* Data segment
┄┄┄┄┄┄
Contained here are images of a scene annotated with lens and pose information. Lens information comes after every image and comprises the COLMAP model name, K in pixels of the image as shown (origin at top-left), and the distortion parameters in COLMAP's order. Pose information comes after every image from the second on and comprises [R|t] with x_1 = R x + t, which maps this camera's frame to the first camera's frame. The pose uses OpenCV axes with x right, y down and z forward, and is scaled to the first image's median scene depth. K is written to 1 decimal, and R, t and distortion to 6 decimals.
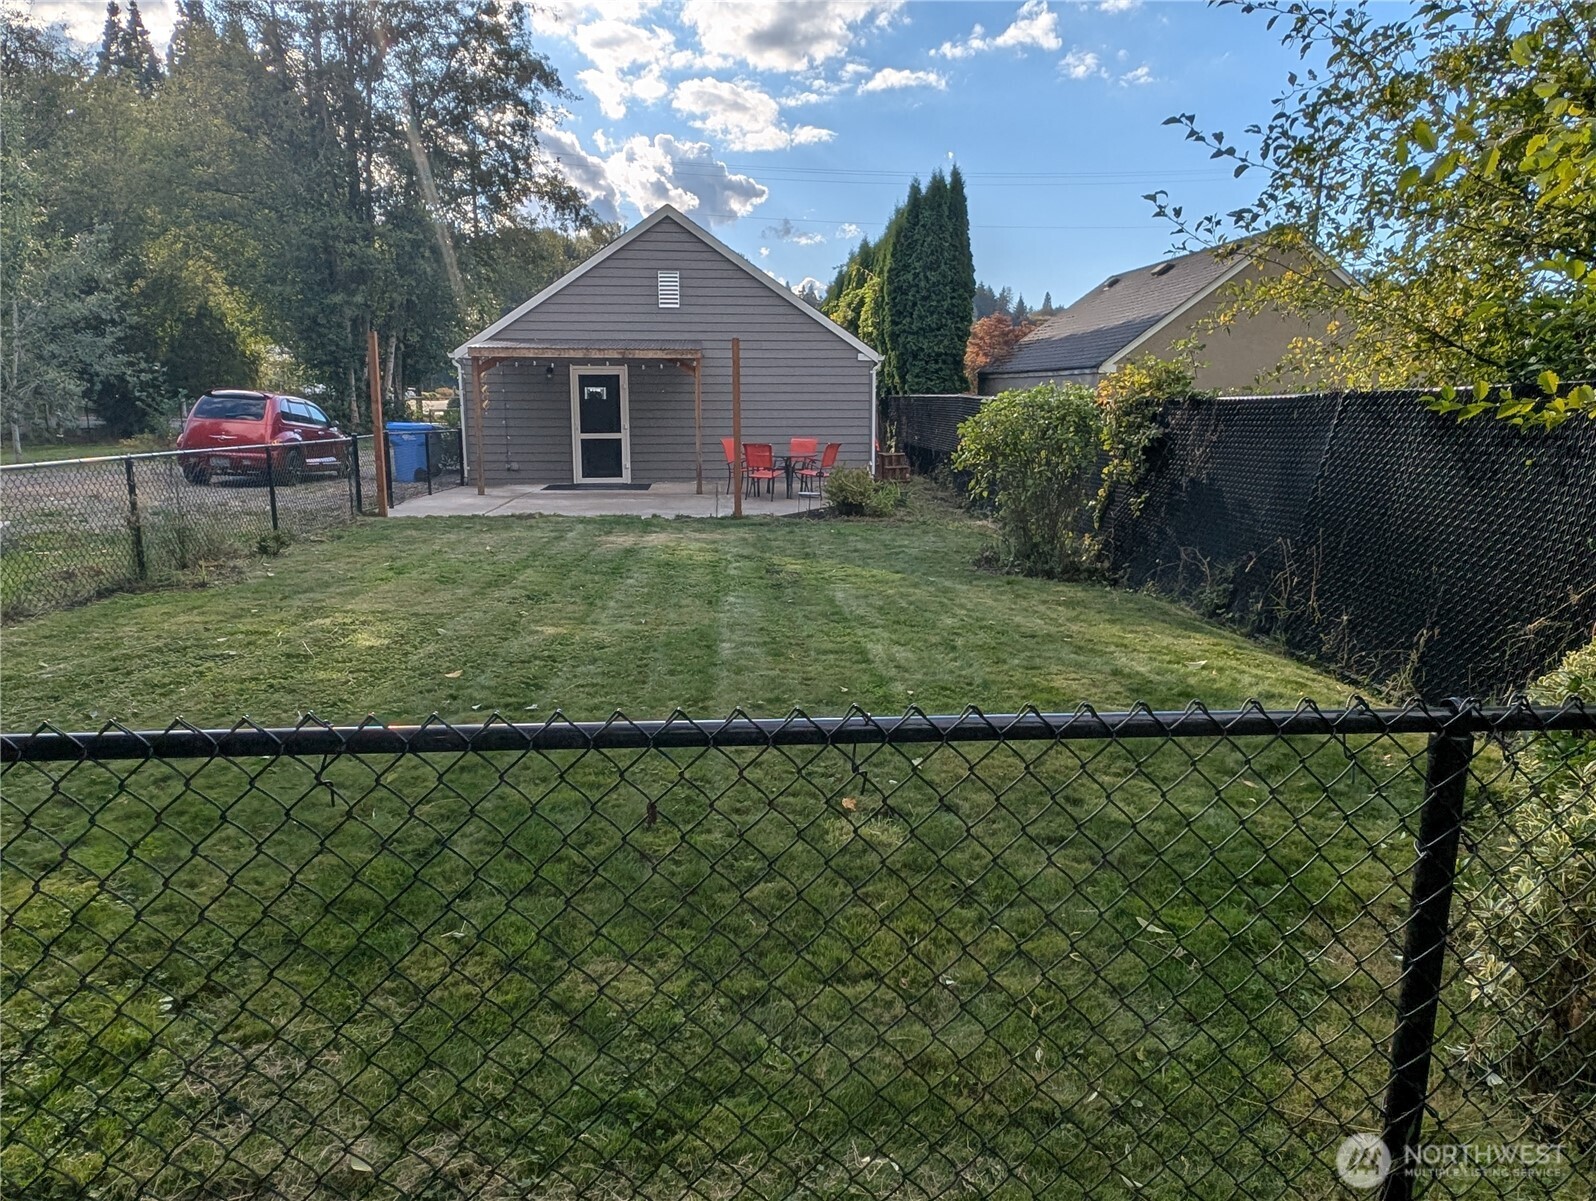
lens RADIAL K [[1054.2, 0, 794.1], [0, 1054.2, 602.1], [0, 0, 1]] dist [0.006735, 0.001979]
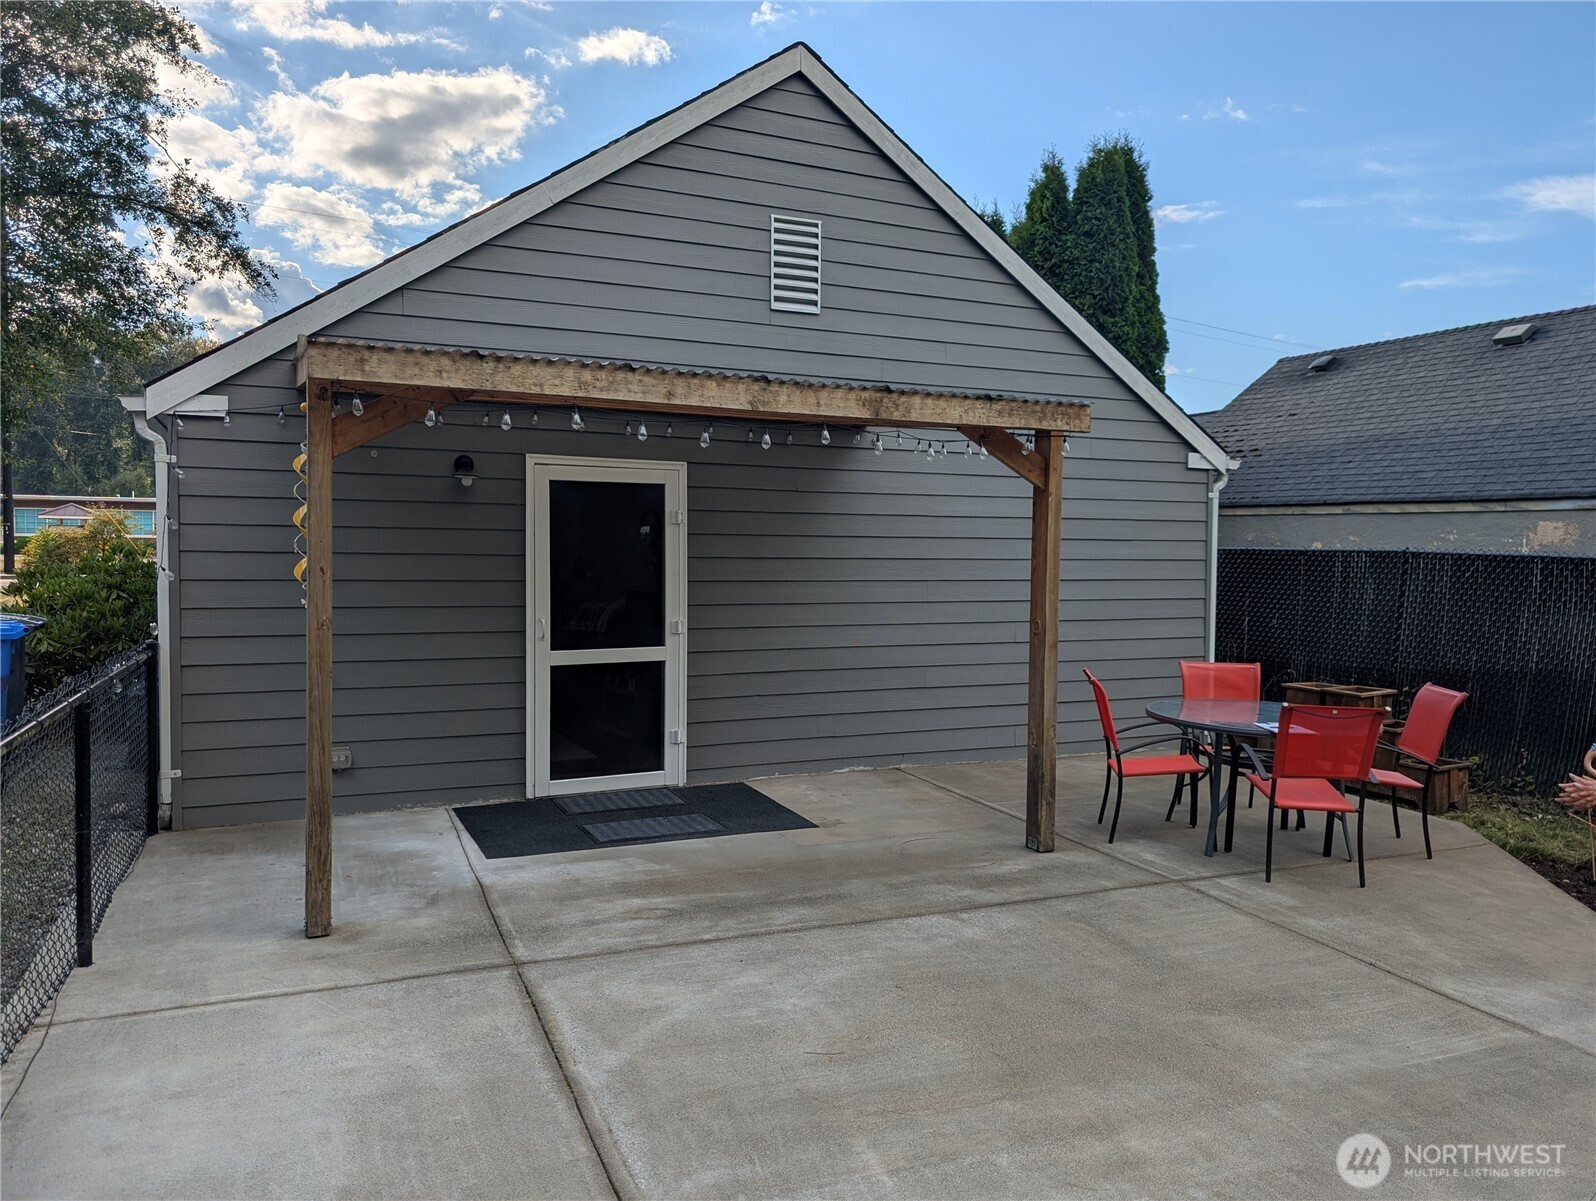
lens RADIAL K [[1130.7, 0, 805.0], [0, 1130.7, 599.8], [0, 0, 1]] dist [0.008864, -0.012143]
pose [[0.941231, -0.007074, 0.337688, -0.246377], [0.053772, 0.990168, -0.129136, -0.123499], [-0.333455, 0.139705, 0.932357, 0.625903]]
┄┄┄┄┄┄
* About this task
Please reproduce the listing exactly, leaving out any pictures.

* Your solution
Contained here are images of a scene annotated with lens and pose information. Lens information comes after every image and comprises the COLMAP model name, K in pixels of the image as shown (origin at top-left), and the distortion parameters in COLMAP's order. Pose information comes after every image from the second on and comprises [R|t] with x_1 = R x + t, which maps this camera's frame to the first camera's frame. The pose uses OpenCV axes with x right, y down and z forward, and is scaled to the first image's median scene depth. K is written to 1 decimal, and R, t and distortion to 6 decimals.
lens RADIAL K [[1054.2, 0, 794.1], [0, 1054.2, 602.1], [0, 0, 1]] dist [0.006735, 0.001979]
lens RADIAL K [[1130.7, 0, 805.0], [0, 1130.7, 599.8], [0, 0, 1]] dist [0.008864, -0.012143]
pose [[0.941231, -0.007074, 0.337688, -0.246377], [0.053772, 0.990168, -0.129136, -0.123499], [-0.333455, 0.139705, 0.932357, 0.625903]]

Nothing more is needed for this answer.